Up until three years ago, artist Juan Carlos Muñoz had never left his native Cuba. In 2009, he rolled 15 original paintings in a tube, tucked them under his arm and flew to Melbourne, Fla., where his surrealist art graced U.S. gallery walls for the first time.
Some of these paintings, as well as works by six other Cuban artists, are coming to AnTHM Gallery at the Monte Vista Hotel in Black Mountain as part of the Arte de Cuba! exhibit. The majority of these of these works, which range from tapestries to photography, have never been shown in the U.S.
Why is Black Mountain hosting such a rare exhibit? “People who love art live everywhere: Why not Black Mountain?” asks Marjorie Pravden, curator of the exhibit and owner of Cuba! Gallery of Fine Art in Melbourne, Fla. Monte Vista Hotel owners Barney Fitzpatrick and Sue Conlon fell in love with the gallery during a visit to their Florida condo. They were determined to have Pravden curate an exhibit especially for their newly renovated hotel.
Cappi Macsherry, art director at Monte Vista Hotel and owner of AnTHM Gallery, sees Black Mountain as the perfect place to showcase such an exclusive collection. “We are super privileged in Black Mountain to have a chance to see a glimpse into the progression of Cuba through their art,” Macsherry says.
How did these paintings and photographs make it out of Cuba and into the U.S.? The U.S. Treasury Department issues just 30 permits per year to artists and gallery owners who want to bring Cuban art to America. Marjorie Pravden received a coveted permit to bring the pieces in this exhibit out of Cuba and into Black Mountain. She traveled to the homes of Cuban artists to buy the art, took the paintings out of their frames, rolled them up and carried them onto the plane herself. A few of the artists, including Muñoz, have obtained their own permit to bring their art to the U.S. This process mirrors the dedication Cuban artists have to their work and their desire to create art in the face of Cuban censorship.
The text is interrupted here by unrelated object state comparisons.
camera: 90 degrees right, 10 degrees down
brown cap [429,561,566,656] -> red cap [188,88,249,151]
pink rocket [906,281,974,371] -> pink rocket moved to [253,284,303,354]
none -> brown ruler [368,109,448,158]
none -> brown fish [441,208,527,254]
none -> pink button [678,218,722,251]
“These artists from Cuba have something to paint about,” says Pravden. “Anytime you have a country in difficulty or under stress with people who are not allowed to leave their country... anytime you do that, you have a common myth about them.”
Macsherry sees a yearning for cultural freedom in the pieces, but she also appreciates how open the art is to interpretation. She reaches for Dreams by Juan Carlos Muñoz while she is on the phone with Xpress. “Oh my God, it's amazing,” she says in a hushed tone. A fried egg, suspended by an old-fashioned airplane, floats above the head of an aged man with a long gray beard. The open drawer represents his empty stomach and the egg above his head symbolizes his hunger, says Pravden. It is a striking painting that uses surrealism and vibrant colors to convey the hardships as well as the mystery of Cuba.
“You can make out what you want from it,” says Macsherry. “It makes your mind wander; you can dream.” It is this sense of wonder that sets Art de Cuba! apart. “It just takes you to another place in your imagination,” explains Macsherry. “That to me is what art does; it's a catalyst to draw your imagination inward or outward in a wonderful way.”
Cuban art is experiencing a renaissance, both in the U.S. and abroad. The few pieces that are allowed into the U.S. have brought on a new level of international interest. “Right now is kind of an auspicious time because we're right on the cusp of change,” says Pravden. “Cuba is going to be the next hot spot of art.”
Art is just one element of Monte Vista Hotel's monthlong celebration of Cuba. The hotel will overflow with Cuban food, creative cocktails and Latin music each weekend of the exhibition. Highlights include an opening reception on July 20 and patio parties in July and August featuring Cuban-inspired food and drink, dancing under the stars and plenty of music.
Most of us will never set foot on Cuban soil. It's doubtful that any of us will receive a permit to see a Cuban artist's studio, much less bring those works to the U.S. AnTHM Gallery's Arte de Cuba! exhibit might be the only chance Americans have to view these particular works with their own eyes. Relish this opportunity to see Cuban art up close with a cocktail in one hand and Latin music flowing freely through the air.